There were repeated skirmishes in the streets. Amer and his friends were pursued and set upon when Brotherhood supporters marched against Morsi’s removal and entered Sidi Gaber.
What happened was dreadful and totally unjustified. It was not, however, part of an Islamist terrorist campaign which Donald Trump, and the right-wing extremist group whose postings he promoted, would want people to believe. It was, instead, the result of violent passions which had erupted due to a particular political and religious crisis in Egypt at the time.
The violence was not one way. Fifty-one Muslim Brotherhood supporters had been shot dead in Cairo by the military in just one incident: the same military which had been receiving billions of dollars in aid from Washington and had removed a democratically elected government – albeit one which may not have been to Western taste – in an armed putsch.
One supporter of the Brotherhood in Alexandria, Abdulrahman Ali told me: “You have seen how they killing our people in Cairo. They have carried out a military coup to imprison a legitimate president. They are opening fire on peaceful demonstrators. What happened on the roof – there are lot of things said that are not true. Some of those who are against us are government agents, and I have heard that the men who did the attack on the roof were hired to discredit us.”
These allegations were nonsensical. Amer, Hamada and the other boys were not government agents and they were not being aggressive. As Amer pointed out: “We don’t have guns, we weren’t throwing stones, we didn’t have knives.” Supporters of the Brotherhood were, in fact, killing people in the city just as they were being killed elsewhere. The men who had attacked the teenagers were not hired to discredit the Brotherhood.
The al-Qaeda flag was carried by a man called Mahmoud Hasan Ramadan who was arrested along with an accomplice Mohamed al-Ahmady and sentenced to death by a court eight months later. Ramadan was hanged in March 2015; al-Ahmady’s sentence was later commuted to life imprisonment.
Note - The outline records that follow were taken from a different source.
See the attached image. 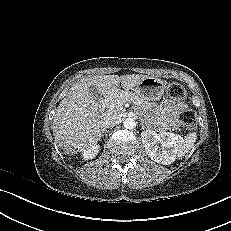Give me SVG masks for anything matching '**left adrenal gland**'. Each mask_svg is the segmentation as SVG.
<instances>
[{"label": "left adrenal gland", "mask_w": 231, "mask_h": 231, "mask_svg": "<svg viewBox=\"0 0 231 231\" xmlns=\"http://www.w3.org/2000/svg\"><path fill=\"white\" fill-rule=\"evenodd\" d=\"M145 128H146V127H145L144 124L142 123V129L145 130Z\"/></svg>", "instance_id": "obj_1"}]
</instances>
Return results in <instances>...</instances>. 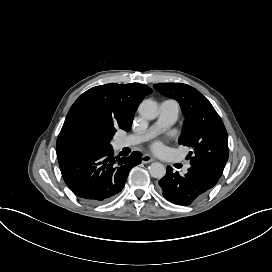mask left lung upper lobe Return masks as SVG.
<instances>
[{"instance_id": "left-lung-upper-lobe-1", "label": "left lung upper lobe", "mask_w": 272, "mask_h": 272, "mask_svg": "<svg viewBox=\"0 0 272 272\" xmlns=\"http://www.w3.org/2000/svg\"><path fill=\"white\" fill-rule=\"evenodd\" d=\"M154 88L180 103L185 123L179 144L193 149L187 157L190 164L221 177L228 160V136L211 103L198 90L183 83H159Z\"/></svg>"}]
</instances>
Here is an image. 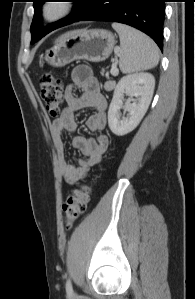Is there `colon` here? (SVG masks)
<instances>
[{
  "label": "colon",
  "instance_id": "5ec220e1",
  "mask_svg": "<svg viewBox=\"0 0 195 299\" xmlns=\"http://www.w3.org/2000/svg\"><path fill=\"white\" fill-rule=\"evenodd\" d=\"M40 96L49 116L53 118L57 117L63 100L62 80L50 73L42 75L40 78ZM90 193L91 186L81 185L74 189L72 194L67 198L63 204L64 225L66 229H70L74 222L84 214Z\"/></svg>",
  "mask_w": 195,
  "mask_h": 299
}]
</instances>
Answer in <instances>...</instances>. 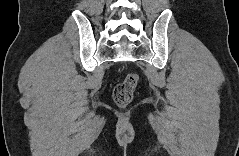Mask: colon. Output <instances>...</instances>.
<instances>
[{
    "instance_id": "obj_1",
    "label": "colon",
    "mask_w": 239,
    "mask_h": 156,
    "mask_svg": "<svg viewBox=\"0 0 239 156\" xmlns=\"http://www.w3.org/2000/svg\"><path fill=\"white\" fill-rule=\"evenodd\" d=\"M138 80V75L131 73L128 74L122 82L115 86L113 99L117 106L125 107L131 102Z\"/></svg>"
}]
</instances>
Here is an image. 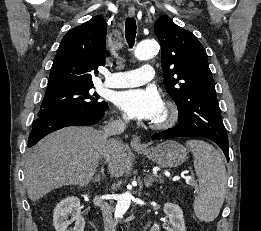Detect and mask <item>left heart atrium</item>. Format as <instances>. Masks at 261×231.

All kinds of rumours and lies often surround situations like what happened in Alexandria in times of conflict and confusion. One needs to avoid believing the most convenient rumour. At the end of the day what one was left with on this sad occasion was a boy dead, and others maimed and shocked, with saddened families.
I recall Hamada’s father, Mohamed Abdul Aziz Badr, a gentle and dignified man, talking about his son: “The boy they killed, my boy, was 19 years old, 19 years and four days. I remember seeing him in hospital. I thought he would be all right. But he was in bad pain. He kissed my hand and said, ‘Father, I am going to die’. We lost him a few hours later – my wife has not stopped crying.”
Hamada, said his father sadly, was killed because of ignorance and hate. Casually spreading a video of the attack with a false narrative cannot but help but add to that pool of ignorance and hate, creating the conditions for more violence, lives lost needlessly and families left grieving.